#73

930 34 14
                                    

Pov. Julka

Wczoraj wcześnie zasnęłyśmy więc się wyspałam. Czuję się już lepiej, jednak wszyscy każą mi leżeć w łóżku. Denerwuje mnie to, bo chciałabym wyjść z tąd i coś porobić. Przeglądałam sobie social media ale przeszkodził mi w tym Kacper wchodzący do pokoju. Rozmawiał przez telefon

-tak, dobrze - pokiwał głową chociaż osoba po drugiej stronie go nie widziała - rozumiem, dowidzenia - rozłączył się

-z kim gadałeś? - spytalam

-z twoim lekarzem - zaczął

-nieee no, nie musiał odrazu przecież wiedzieć - westchnęłam

-musiał. Po jutrze na 13.00 mamy wizytę - chciałam coś powiedzieć ale mi przerwał - i nie ma żadnego ale - uśmiechnął się - musimy zrobić badania, bo tak nie powinno być, że cały czas mdlejesz

-no przecież to przez alkohol - przewróciłam oczami

-nawet gdyby to i tak warto sprawdzić - usiadł obok - Julka proszę nie lekceważ tego, nigdy nic nie wiadomo. Martwię się o ciebie - pocałował mnie w czoło

-no dobra, w sumie masz rację. Przepraszam - złączyłam nasze usta, a ten się uśmiechnął

Tak naprawdę nie lekceważę tego ale za każdym razem, gdy idziemy na badania boję się wyniku. Niby wszystko jest okej ale zawsze może się pogorszyć. Chciałabym żeby to wszystko się skończyło. Niestety nie da się z tym nic zrobić...

*****
Wstałam z łóżka i zmierzałam w stronę drzwi

-a ty gdzie się wybierasz? - z łazienki wychylił się Kacper

-idę do lexy, do salonu

-miałaś leżeć - powiedział podchodząc do mnie i obejmując od tyłu

-ale kacpiii. Już mi się tu nudzi, przecież nic się nie stanie

-no dobra, niech Ci będzie - cmoknął mnie w szyję i przytulił

-to może mnie puść? - zaśmiałam się próbując uwolnić z jego objęć

-muszę?

-tak - odwróciłam się przodem do niego i spojrzałam mu w oczy. Już miał mnie pocałować ale schyliłam się i z śmiechem wybiegłam na korytarz

-ejej to było nie fer - udawał obrażonego ale też się śmiał

-wszystkie chwyty dozwolone - uniosłam ręce w geście obronnym

-jeszcze zobaczysz - pogroził mi palcem

-czekam - zaśmiałam się i odwróciłam, podążając w stronę schodów

Weszłam do salonu i rozsiadłam się obok brunetki na kanapie

-i jak tam? - spytałam

-sama nie wiem - wzruszyła ramionami - a ty jak się czujesz?

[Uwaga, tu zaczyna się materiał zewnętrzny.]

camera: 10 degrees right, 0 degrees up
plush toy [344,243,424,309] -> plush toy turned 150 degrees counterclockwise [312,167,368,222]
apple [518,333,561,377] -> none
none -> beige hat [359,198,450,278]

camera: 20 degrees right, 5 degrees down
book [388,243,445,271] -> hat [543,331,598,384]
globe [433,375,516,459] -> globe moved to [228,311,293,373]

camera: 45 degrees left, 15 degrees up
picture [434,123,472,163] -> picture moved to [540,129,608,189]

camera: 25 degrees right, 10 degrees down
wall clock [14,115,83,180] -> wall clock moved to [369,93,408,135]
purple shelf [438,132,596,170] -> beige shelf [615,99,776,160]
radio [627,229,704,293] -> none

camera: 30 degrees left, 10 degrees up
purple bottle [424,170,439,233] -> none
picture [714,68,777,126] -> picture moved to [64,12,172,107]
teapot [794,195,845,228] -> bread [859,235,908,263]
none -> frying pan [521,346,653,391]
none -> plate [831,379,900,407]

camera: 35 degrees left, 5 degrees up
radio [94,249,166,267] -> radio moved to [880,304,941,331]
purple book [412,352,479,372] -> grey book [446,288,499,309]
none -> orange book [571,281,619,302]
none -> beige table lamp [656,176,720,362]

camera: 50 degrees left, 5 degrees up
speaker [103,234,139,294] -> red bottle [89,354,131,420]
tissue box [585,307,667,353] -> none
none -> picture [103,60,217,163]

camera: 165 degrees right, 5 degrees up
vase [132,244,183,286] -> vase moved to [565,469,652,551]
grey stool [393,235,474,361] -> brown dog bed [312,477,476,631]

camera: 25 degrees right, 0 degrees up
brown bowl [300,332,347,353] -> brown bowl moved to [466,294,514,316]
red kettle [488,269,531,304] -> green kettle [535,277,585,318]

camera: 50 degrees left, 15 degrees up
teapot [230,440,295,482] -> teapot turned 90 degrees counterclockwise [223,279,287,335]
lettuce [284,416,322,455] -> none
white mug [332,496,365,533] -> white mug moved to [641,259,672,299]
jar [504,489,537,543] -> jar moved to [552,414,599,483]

-już w miarę dobrze. Gdzie jest reszta?

-gdzieś wyjechali. Wreszcie mogę posiedzieć trochę na kanapie

-czyli wciąż unikasz Marcina

-nie unikaam - spojrzałam na nią znaczącym wzrokiem - no dobra, może trochę. Ale nie moja wina, poprostu jakoś głupio przy nim się czuje. Dzisiaj rano zeszłam zjeść śniadanie, a on był w kuchnii. Powiedzieliśmy sobie cześć i potem była ta niezręczna cisza. Aż mnie ciarki przechodzą na samą myśl.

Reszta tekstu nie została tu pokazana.